30-year fixed-rate mortgages

For a 30-year, fixed-rate mortgage, the average rate you’ll pay is 5.39%, which is a decrease of 15 basis points as seven days ago. (A basis point is equivalent to 0.01%.) Thirty-year fixed mortgages are the most frequently used loan term. A 30-year fixed mortgage will often have a higher interest rate than a 15-year fixed rate mortgage — but also a lower monthly payment. You won’t be able to pay off your house as quickly and you’ll pay more interest over time, but a 30-year fixed mortgage is a good option if you’re looking to minimize your monthly payment.

15-year fixed-rate mortgages

The average rate for a 15-year, fixed mortgage is 4.72%, which is a decrease of 3 basis points from the same time last week. You’ll definitely have a bigger monthly payment with a 15-year fixed mortgage compared to a 30-year fixed mortgage, even if the interest rate and loan amount are the same. However, if you’re able to afford the monthly payments, there are several benefits to a 15-year loan. You’ll typically get a lower interest rate, and you’ll pay less interest in total because you’re paying off your mortgage much quicker.

5/1 adjustable-rate mortgages

A 5/1 ARM has an average rate of 5.34%, a fall of 17 basis points compared to last week. You’ll usually get a lower interest rate (compared to a 30-year fixed mortgage) with a 5/1 adjustable-rate mortgage in the first five years of the mortgage. However, changes in the market may cause your interest rate to increase after that time, as detailed in the terms of your loan. Because of this, an ARM could be a good option if you plan to sell or refinance your house before the rate changes. But if that’s not the case, you could be on the hook for a significantly higher interest rate if the market rates shift.

Mortgage rate trends

Although 2022 kicked off with low mortgage rates, there has been a steady rise in recent months, and rates will likely continue increasing throughout 2022. Home loan rates are influenced by various economic factors. A major one is government policy set by the Fed, which raised rates by half a percentage point in May 2022, the highest increase in 22 years, in response to record-high inflation. This was the second rate increase by the Fed and several more are expected throughout the year. So, if you’re looking to buy a house in 2022, expect mortgage rates to keep rising.

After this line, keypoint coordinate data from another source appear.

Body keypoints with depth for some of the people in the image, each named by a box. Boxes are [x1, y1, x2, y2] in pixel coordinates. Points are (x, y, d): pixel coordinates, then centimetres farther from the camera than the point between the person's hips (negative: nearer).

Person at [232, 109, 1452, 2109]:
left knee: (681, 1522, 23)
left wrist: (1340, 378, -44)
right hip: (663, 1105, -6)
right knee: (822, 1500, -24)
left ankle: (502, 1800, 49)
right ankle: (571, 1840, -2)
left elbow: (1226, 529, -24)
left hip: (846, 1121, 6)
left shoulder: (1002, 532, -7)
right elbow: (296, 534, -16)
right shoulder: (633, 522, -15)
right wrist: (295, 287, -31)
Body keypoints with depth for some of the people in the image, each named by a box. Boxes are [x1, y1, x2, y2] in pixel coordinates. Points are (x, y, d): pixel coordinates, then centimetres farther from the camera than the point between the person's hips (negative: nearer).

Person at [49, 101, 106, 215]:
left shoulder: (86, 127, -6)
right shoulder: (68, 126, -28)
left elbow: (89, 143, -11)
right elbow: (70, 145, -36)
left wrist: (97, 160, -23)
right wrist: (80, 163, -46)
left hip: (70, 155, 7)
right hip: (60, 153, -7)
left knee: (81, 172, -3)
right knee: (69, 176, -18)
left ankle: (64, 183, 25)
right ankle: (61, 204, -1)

We use rates collected by Bankrate, which is owned by the same parent company as CNET, to track changes in these daily rates. This table summarizes the average rates offered by lenders across the country:

Average mortgage interest rates

Product Rate Last week Change
30-year fixed 5.39% 5.54% -0.15
15-year fixed 4.72% 4.75% -0.03
30-year jumbo mortgage rate 3.84% 3.78% +0.06
30-year mortgage refinance rate 5.35% 5.51% -0.16

Rates as of May 16, 2022.

How to shop for the best mortgage rate

To find a personalized mortgage rate, speak to your local mortgage broker or use an online mortgage service. When shopping around for home mortgage rates, consider your goals and current financial situation. A range of factors — including your down payment, credit score, loan-to-value ratio and debt-to-income ratio — will all affect your mortgage interest rate. Generally, you want a higher credit score, a larger down payment, a lower DTI and a lower LTV to get a lower interest rate. The interest rate isn’t the only factor that affects the cost of your home — be sure to also consider other costs such as fees, closing costs, taxes and discount points. You should comparison shop with multiple lenders — for example, credit unions and online lenders in addition to local and national banks — in order to get a mortgage that works best for you.

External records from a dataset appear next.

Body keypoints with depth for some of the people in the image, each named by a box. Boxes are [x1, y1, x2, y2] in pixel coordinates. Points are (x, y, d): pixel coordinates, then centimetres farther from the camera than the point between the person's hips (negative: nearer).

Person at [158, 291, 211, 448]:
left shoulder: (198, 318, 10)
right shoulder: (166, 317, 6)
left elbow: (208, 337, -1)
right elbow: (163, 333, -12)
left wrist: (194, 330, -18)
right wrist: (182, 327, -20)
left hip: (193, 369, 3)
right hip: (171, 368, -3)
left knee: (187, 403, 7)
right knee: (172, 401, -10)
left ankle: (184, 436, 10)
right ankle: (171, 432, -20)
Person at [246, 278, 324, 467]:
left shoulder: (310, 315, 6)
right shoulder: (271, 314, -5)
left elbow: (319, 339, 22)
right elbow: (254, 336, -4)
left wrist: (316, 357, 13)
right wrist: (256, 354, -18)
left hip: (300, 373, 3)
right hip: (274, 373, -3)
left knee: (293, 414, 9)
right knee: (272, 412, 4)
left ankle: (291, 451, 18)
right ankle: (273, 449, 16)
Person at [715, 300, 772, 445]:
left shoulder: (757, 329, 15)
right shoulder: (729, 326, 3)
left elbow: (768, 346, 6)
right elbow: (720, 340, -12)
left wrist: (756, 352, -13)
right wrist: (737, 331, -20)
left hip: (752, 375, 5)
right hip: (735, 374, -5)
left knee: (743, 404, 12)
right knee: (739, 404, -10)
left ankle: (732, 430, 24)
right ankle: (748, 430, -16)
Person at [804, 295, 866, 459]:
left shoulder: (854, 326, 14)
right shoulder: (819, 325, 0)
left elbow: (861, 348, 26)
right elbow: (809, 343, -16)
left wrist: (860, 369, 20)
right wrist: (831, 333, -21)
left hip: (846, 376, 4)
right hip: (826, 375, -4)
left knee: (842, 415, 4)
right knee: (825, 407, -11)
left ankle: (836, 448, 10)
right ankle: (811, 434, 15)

What’s the best loan term?

When picking a mortgage, it’s important to consider the loan term, or payment schedule. The mortgage terms most commonly offered are 15 years and 30 years, although you can also find 10-, 20- and 40-year mortgages. Mortgages are further divided into fixed-rate and adjustable-rate mortgages. The interest rates in a fixed-rate mortgage are fixed for the duration of the loan. Unlike a fixed-rate mortgage, the interest rates for an adjustable-rate mortgage are only stable for a certain amount of time (usually five, seven or 10 years). After that, the rate adjusts annually based on the market interest rate.

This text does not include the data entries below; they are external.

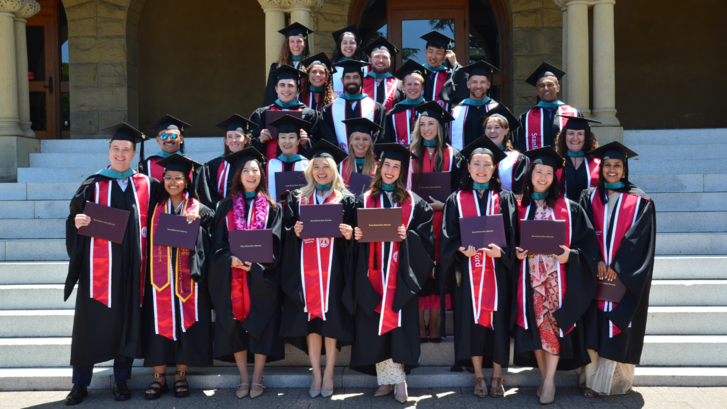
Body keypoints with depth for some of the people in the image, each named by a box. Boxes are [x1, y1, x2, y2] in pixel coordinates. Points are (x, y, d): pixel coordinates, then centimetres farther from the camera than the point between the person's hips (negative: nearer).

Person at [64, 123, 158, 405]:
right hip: (99, 265, -1)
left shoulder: (146, 186, 6)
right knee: (91, 321, 3)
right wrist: (78, 221, -17)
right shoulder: (93, 185, 4)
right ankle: (80, 384, 16)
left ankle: (121, 381, 21)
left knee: (127, 320, 6)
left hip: (131, 266, 1)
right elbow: (75, 218, 5)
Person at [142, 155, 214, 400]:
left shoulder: (199, 209, 5)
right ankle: (159, 378, 11)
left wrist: (196, 224, -13)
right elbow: (149, 239, 8)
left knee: (185, 322, 2)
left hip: (187, 278, -1)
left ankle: (181, 376, 13)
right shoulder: (155, 207, 9)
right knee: (160, 324, 2)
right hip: (160, 278, 1)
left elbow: (208, 241, 1)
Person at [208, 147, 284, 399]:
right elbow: (218, 243, 3)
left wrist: (255, 262, -18)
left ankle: (257, 379, 12)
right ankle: (243, 379, 15)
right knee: (235, 326, 2)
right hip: (232, 278, 1)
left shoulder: (271, 207, 6)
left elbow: (274, 243, -2)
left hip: (262, 277, -1)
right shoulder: (227, 206, 9)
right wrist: (232, 260, -16)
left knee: (261, 326, -1)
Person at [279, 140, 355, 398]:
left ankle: (329, 374, 13)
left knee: (331, 319, 0)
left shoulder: (346, 199, 7)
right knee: (310, 319, 3)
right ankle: (316, 374, 14)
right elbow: (286, 231, 12)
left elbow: (354, 234, 6)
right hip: (305, 269, 2)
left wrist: (349, 233, -16)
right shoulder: (297, 198, 12)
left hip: (334, 269, -2)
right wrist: (294, 231, -9)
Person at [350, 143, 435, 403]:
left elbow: (425, 237, 1)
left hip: (401, 274, -2)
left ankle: (398, 378, 7)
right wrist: (357, 236, -10)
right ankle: (387, 379, 12)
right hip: (373, 273, 2)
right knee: (375, 325, 3)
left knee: (399, 323, -3)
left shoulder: (413, 202, 6)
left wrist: (407, 236, -17)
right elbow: (356, 232, 12)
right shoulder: (364, 200, 10)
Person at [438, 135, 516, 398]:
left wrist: (500, 251, -17)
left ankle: (497, 377, 12)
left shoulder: (505, 198, 8)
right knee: (471, 319, 0)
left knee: (497, 319, 0)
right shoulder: (456, 200, 8)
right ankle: (479, 376, 12)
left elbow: (513, 235, 2)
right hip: (467, 271, 0)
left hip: (497, 271, 0)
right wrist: (462, 248, -17)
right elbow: (448, 236, 3)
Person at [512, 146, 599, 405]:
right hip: (529, 277, 2)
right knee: (535, 325, 4)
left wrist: (570, 255, -15)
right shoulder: (519, 207, 7)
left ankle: (549, 381, 4)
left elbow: (587, 242, 2)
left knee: (554, 325, -4)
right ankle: (544, 377, 17)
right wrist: (516, 253, -7)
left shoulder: (568, 208, 3)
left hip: (558, 277, -2)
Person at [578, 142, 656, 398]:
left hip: (626, 277, -1)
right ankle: (592, 380, 8)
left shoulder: (640, 201, 2)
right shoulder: (589, 198, 8)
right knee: (595, 327, 1)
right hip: (595, 275, 2)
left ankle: (616, 381, 9)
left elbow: (638, 240, -5)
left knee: (618, 329, 0)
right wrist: (596, 262, -13)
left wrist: (616, 267, -12)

One thing to take into consideration when deciding between a fixed-rate and adjustable-rate mortgage is the length of time you plan on staying in your home. For people who plan on staying long-term in a new house, fixed-rate mortgages may be the better option. While adjustable-rate mortgages might have lower interest rates upfront, fixed-rate mortgages are more stable in the long term. However you might get a better deal with an adjustable-rate mortgage if you only plan to keep your home for a few years. There is no best loan term as an overarching rule; it all depends on your goals and your current financial situation. It’s important to do your research and think about your own priorities when choosing a mortgage.